Ancient Greeks and Romans used almost every well-known aromatic plant and spice, as they were an intrinsic part of life not only for the rich but for the common people too. Aromatic plants were also used to flavour wines whereas expensive spices very desirable presents. Furthermore, the therapeutic qualities of many of these plants were known in the Antiquity. Hippocrates, father of medicine (460-570 BC) believed, that anise stopped sneezes, that coriander prevented stomach disturbances and induced sleep, that thyme was an expectorant, that both matzourana and savory limited bile effusion and that mint kept patients from vomiting. Theophraste (572-287 BC) took interest in these aromatic plants as well as later Dioskouridis the Anaserveas who described the therapeutic qualities of about 600 plants.

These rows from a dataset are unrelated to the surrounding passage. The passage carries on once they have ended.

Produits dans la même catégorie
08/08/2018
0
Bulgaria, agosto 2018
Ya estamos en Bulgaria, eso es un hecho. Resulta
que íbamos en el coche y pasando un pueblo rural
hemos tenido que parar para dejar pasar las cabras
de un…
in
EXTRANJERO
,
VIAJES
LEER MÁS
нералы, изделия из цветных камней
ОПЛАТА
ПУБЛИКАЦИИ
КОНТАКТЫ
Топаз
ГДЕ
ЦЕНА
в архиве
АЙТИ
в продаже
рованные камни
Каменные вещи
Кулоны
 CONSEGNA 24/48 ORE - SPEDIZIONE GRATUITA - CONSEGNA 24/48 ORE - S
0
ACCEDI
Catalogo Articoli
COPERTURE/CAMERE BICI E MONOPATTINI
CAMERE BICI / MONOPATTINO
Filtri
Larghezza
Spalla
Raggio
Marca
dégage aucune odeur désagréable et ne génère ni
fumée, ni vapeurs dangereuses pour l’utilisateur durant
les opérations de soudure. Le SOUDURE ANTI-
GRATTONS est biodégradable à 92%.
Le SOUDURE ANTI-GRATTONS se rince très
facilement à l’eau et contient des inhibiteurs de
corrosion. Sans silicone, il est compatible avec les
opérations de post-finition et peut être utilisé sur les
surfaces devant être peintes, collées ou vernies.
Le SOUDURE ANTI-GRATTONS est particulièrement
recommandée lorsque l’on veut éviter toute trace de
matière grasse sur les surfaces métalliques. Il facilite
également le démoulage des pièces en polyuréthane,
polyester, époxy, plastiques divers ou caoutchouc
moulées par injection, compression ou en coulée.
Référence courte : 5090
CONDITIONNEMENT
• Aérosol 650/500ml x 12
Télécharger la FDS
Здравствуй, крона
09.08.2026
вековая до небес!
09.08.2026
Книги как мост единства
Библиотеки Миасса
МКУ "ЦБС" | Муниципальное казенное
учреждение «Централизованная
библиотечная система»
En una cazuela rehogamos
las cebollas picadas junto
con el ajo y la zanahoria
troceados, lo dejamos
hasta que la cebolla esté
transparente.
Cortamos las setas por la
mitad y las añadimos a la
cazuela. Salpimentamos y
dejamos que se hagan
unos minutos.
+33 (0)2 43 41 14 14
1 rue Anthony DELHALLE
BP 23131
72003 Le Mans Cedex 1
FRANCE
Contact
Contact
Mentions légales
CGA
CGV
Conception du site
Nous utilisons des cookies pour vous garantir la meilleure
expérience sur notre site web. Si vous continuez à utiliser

Apart from Greeks, other people also took interest in the aromatic plants during the Antiquity. In Asia, a great spice trade was created 6000 to 7000 years before the Chinese, followed by the Arabs who spread it to Europe. Sumerians, one of the world's most ancient peoples, who along with the Assyrians inhabited Mesopotamia knew the therapeutic qualities of about 200 plants among which was coriander, dill, fennel, crocus, oregano, eletaria, thyme and cumin which were used by both doctors and magicians in those days.


In Ancient Babylon apart from the hanging gardens in which many decorative plants were cultivated, there were other vast gardens with aromatic plants for spice production whose profits constituted an important part of the nation's income. Besides, Ancient Egypt was a significant centre of aromatic plant production some of which were even used for the mummification of the dead such as anis, cumin, cinnamon, and possibly matzourana.


Furthermore, aromatic plants were used in religious rituals as well as for food while scents and aromatic creams were used to cure various diseases. The use of perfumes at the time has been proved by the fact that "dried" perfumes were found in Egyptian pyramids. More precisely Indians, Persians, and Egyptians used the distillation method that is the basis of essential oil production for the first time in Eastern civilizations. Details about the steps and the results of such a distillation in Antiquity do not exist. However, the first essential oil that was distillate in a primitive way was turpentine that comes from pine resin. To take the perfume out of flowers, leaves, or roots, the plants were placed in glass vessels which contained very pure animal fat and which were left in the sun for a certain time.



The fat and the plants would then be separated and the result was an aromatic cream or ointment. Many years passed since that ancient era without reference to any noticeable progress in the method of producing essential oil. Consequently, until the beginning of the Middle Ages this method of distillation was mainly used to produce hydrostatics. The first effective description of modern day essential oil distillation was given by the Catalan doctor Arnald de Villanova (1255-1311) who is considered to have developed the distillation technique in diagnosis therapy in Europe. Using heat as a method of separation of the plant's essential oils was both given its terminology and elaborated by the Swiss Bombastus Paracelsus von Hohenheim (1493-1541). In the 18th century many researchers specialised in chemistry studied and described both the nature of essential oils and the methods of elaboration. The scientific chemical revolution which started with Lavoisier's studies (1743-1794) had as an outcome a new approach to the study of the essential oil's nature and reactions.


The essential oil's study continued also during the 19th century and is still evolving nowadays having as a result that most of them have been completely analysed. This happened thanks to the application of improved analyses methods, the most important of them being air and liquid chromatography and density spectrography which were invented in the middle of our century and which are considered a revolution in the field of analytic chemistry.